This program, taught by Dan Rabinowitz of Kramer Levin Naftalis & Frankel LLP, will cover the basics of insurance regulatory architecture in the United States and how this structure affects the “life cycle” of insurance carriers, from formation to winding-up or sale. Viewers can expect to come away with a broad understanding of laws and regulatory oversight in these areas.
First, the program will cover the basics of how insurance companies are formed, licensed, and regulated under state law, including the concept of minimum capital and surplus.

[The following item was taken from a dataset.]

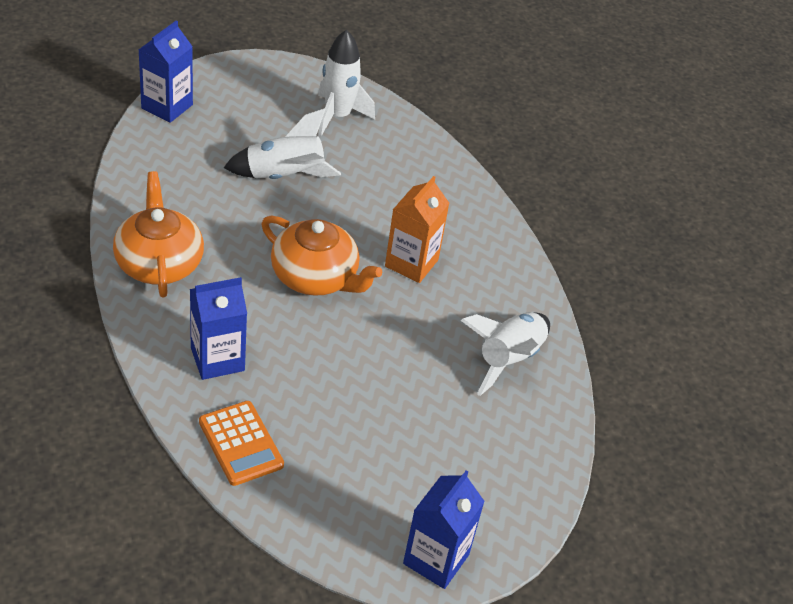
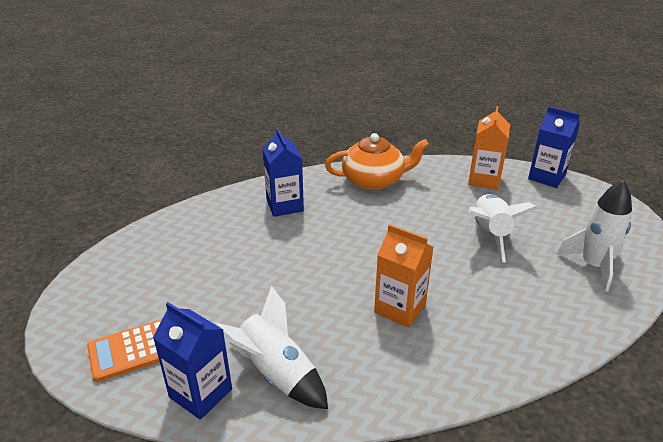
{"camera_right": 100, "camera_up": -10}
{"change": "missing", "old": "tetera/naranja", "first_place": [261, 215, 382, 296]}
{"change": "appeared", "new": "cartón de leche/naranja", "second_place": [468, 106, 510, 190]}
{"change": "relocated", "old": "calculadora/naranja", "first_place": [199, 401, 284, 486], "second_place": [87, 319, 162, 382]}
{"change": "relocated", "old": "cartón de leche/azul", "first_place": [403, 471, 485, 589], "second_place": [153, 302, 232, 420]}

The course will discuss the legal interplay between state insurance departments and the National Association of Insurance Commissioners, the leading standard-setting body for insurance in the U.S.

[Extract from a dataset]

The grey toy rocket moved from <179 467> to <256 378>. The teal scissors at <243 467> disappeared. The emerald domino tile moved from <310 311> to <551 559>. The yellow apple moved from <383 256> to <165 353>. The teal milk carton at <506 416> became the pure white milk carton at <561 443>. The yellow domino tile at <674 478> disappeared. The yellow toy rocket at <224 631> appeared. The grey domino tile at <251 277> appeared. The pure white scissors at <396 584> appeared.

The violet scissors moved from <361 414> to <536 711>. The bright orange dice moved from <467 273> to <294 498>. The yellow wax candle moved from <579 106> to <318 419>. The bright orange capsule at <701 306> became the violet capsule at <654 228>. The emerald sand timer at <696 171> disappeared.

The course will also review how the insurer’s financial condition and solvency are regulated (such as statutory accounting and other regulatory tools, including the NAIC’s model audit rule and risk-based capital). Among the related topics to be covered in this area are holding companies and affiliates; the emergence of “group solvency” standards; and reinsurance. The regulation of permitted investments of reserves and surplus will also be addressed.
The program will explore the key legal requirements associated with mergers and other business combinations and acquisitions of control in this sector, which give rise to important regulatory and public-policy considerations. Finally, the course will discuss what happens when an insurer becomes insolvent and the possibilities of liquidation and rehabilitation of an insurance company under state law.